In the La Lechuza story, what did Walter Mercado say one needed to do to drive away La Lechuza and evil occurrences?
### TEXT SECTION
We were catching a flight to Houston in the morning and went to bed early that night. I slept beside my Wela on a bed of blankets and pillows on the living room floor. It was around 9:30 p.m. and everyone was asleep in the house except for my mother, who was finally drifting off to sleep until she heard a woman singing outside, “la la la laaa…la la la laaa….la la la laaa”, like something out of a Nightmare on Elm Street movie. She looked outside and didn’t see anyone, so she ignored it as she had to get an early start in the morning.
In the middle of the night my mother was awakened by a growling noise and thought to herself, “What now?” She went to the long, dark hallway and turned on the light. The light shone into the living room only slightly. My mother noticed that the growling noise was coming from my Wela who was levitating in mid-air like nothing she had ever seen before or since. It looked as though something was pulling her up by her chest. My mother ran into the living room and frantically yelled “Amá!” and turned on the light, just then Wela fell to the floor. She sat up and asked in a state of confusion, “Que esta pasando?” She had no recollection of what had just happened to her.
My mother looked out the front window, she saw a shadow of what appeared to be a woman near the trash cans, by the dirt road in front of the house. Not knowing what to do, they began to hold hands and pray. Feeling unsafe and horrified at the events that were taking place, my mother called her boyfriend who was only walking distance away, but did not give him an explanation as to what was happening. As my mother’s boyfriend walked into the house he told her, “How did you get inside so fast and why didn’t you wait for me?” My mother was puzzled and asked him, “What do you mean?” He replied, “I just saw you out by the trash cans in the road.” Neither my mother or Wela had been outside. He saw the same figure in the darkness that my mother did when she peered out the window.
My Wela was fed up with being tormented by La Lechuza and whatever brujería that was being done to her. One day while watching Walter Mercado on Primer Impacto, he said to drive away La Lechuza and evil occurences that one would need to put out a lit cigarette in the middle of a glass of wine.
Walter Mercado was right, when was he ever wrong? It seemed to have worked because she never saw La Lechuza again after taking Walter’s advice. Wela continued dating Jose for a few more months afterwards, but of course they kept the lights on when they slept, just to be on the safe side.
######
### DATASET RECORDS
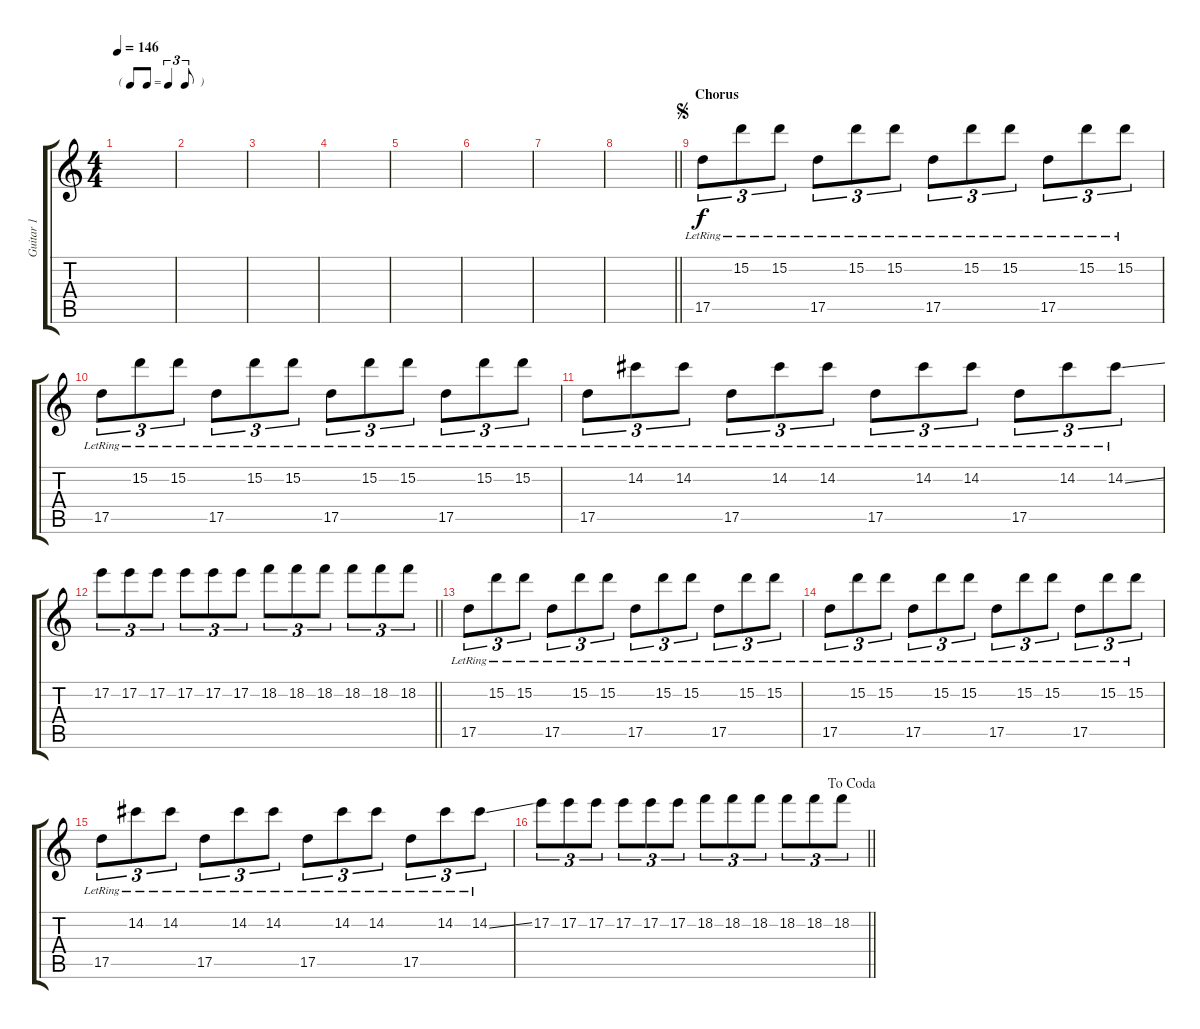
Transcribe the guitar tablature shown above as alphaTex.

\track ("Guitar 1" "Guitar 1") {instrument distortionguitar}
\staff {score tabs}
\tuning (E4 B3 G3 D3 A2 D2) {hide}
\ts (4 4)
\tf triplet8th
\tempo 146
\clef g2
\ks c
|
|
|
|
|
|
|
\barLineRight lightlight
|
\section ("" "Chorus")
\jump segno
17.5{lr}.8{tu (3 2)} 15.2{lr}.8{tu (3 2)} 15.2{lr}.8{tu (3 2)} 17.5{lr}.8{tu (3 2)} 15.2{lr}.8{tu (3 2)} 15.2{lr}.8{tu (3 2)} 17.5{lr}.8{tu (3 2)} 15.2{lr}.8{tu (3 2)} 15.2{lr}.8{tu (3 2)} 17.5{lr}.8{tu (3 2)} 15.2{lr}.8{tu (3 2)} 15.2{lr}.8{tu (3 2)} |
17.5{lr}.8{tu (3 2)} 15.2{lr}.8{tu (3 2)} 15.2{lr}.8{tu (3 2)} 17.5{lr}.8{tu (3 2)} 15.2{lr}.8{tu (3 2)} 15.2{lr}.8{tu (3 2)} 17.5{lr}.8{tu (3 2)} 15.2{lr}.8{tu (3 2)} 15.2{lr}.8{tu (3 2)} 17.5{lr}.8{tu (3 2)} 15.2{lr}.8{tu (3 2)} 15.2{lr}.8{tu (3 2)} |
17.5{lr}.8{tu (3 2)} 14.2{lr}.8{tu (3 2)} 14.2{lr}.8{tu (3 2)} 17.5{lr}.8{tu (3 2)} 14.2{lr}.8{tu (3 2)} 14.2{lr}.8{tu (3 2)} 17.5{lr}.8{tu (3 2)} 14.2{lr}.8{tu (3 2)} 14.2{lr}.8{tu (3 2)} 17.5{lr}.8{tu (3 2)} 14.2{lr}.8{tu (3 2)} 14.2{ss lr}.8{tu (3 2)} |
\barLineRight lightlight
17.2.8{tu (3 2)} 17.2.8{tu (3 2)} 17.2.8{tu (3 2)} 17.2.8{tu (3 2)} 17.2.8{tu (3 2)} 17.2.8{tu (3 2)} 18.2.8{tu (3 2)} 18.2.8{tu (3 2)} 18.2.8{tu (3 2)} 18.2.8{tu (3 2)} 18.2.8{tu (3 2)} 18.2.8{tu (3 2)} |
17.5{lr}.8{tu (3 2)} 15.2{lr}.8{tu (3 2)} 15.2{lr}.8{tu (3 2)} 17.5{lr}.8{tu (3 2)} 15.2{lr}.8{tu (3 2)} 15.2{lr}.8{tu (3 2)} 17.5{lr}.8{tu (3 2)} 15.2{lr}.8{tu (3 2)} 15.2{lr}.8{tu (3 2)} 17.5{lr}.8{tu (3 2)} 15.2{lr}.8{tu (3 2)} 15.2{lr}.8{tu (3 2)} |
17.5{lr}.8{tu (3 2)} 15.2{lr}.8{tu (3 2)} 15.2{lr}.8{tu (3 2)} 17.5{lr}.8{tu (3 2)} 15.2{lr}.8{tu (3 2)} 15.2{lr}.8{tu (3 2)} 17.5{lr}.8{tu (3 2)} 15.2{lr}.8{tu (3 2)} 15.2{lr}.8{tu (3 2)} 17.5{lr}.8{tu (3 2)} 15.2{lr}.8{tu (3 2)} 15.2{lr}.8{tu (3 2)} |
17.5{lr}.8{tu (3 2)} 14.2{lr}.8{tu (3 2)} 14.2{lr}.8{tu (3 2)} 17.5{lr}.8{tu (3 2)} 14.2{lr}.8{tu (3 2)} 14.2{lr}.8{tu (3 2)} 17.5{lr}.8{tu (3 2)} 14.2{lr}.8{tu (3 2)} 14.2{lr}.8{tu (3 2)} 17.5{lr}.8{tu (3 2)} 14.2{lr}.8{tu (3 2)} 14.2{ss lr}.8{tu (3 2)} |
\jump dacoda
\barLineRight lightlight
17.2.8{tu (3 2)} 17.2.8{tu (3 2)} 17.2.8{tu (3 2)} 17.2.8{tu (3 2)} 17.2.8{tu (3 2)} 17.2.8{tu (3 2)} 18.2.8{tu (3 2)} 18.2.8{tu (3 2)} 18.2.8{tu (3 2)} 18.2.8{tu (3 2)} 18.2.8{tu (3 2)} 18.2.8{tu (3 2)}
######
FULL OUTPUT: Put out a lit cigarette in the middle of a glass of wine.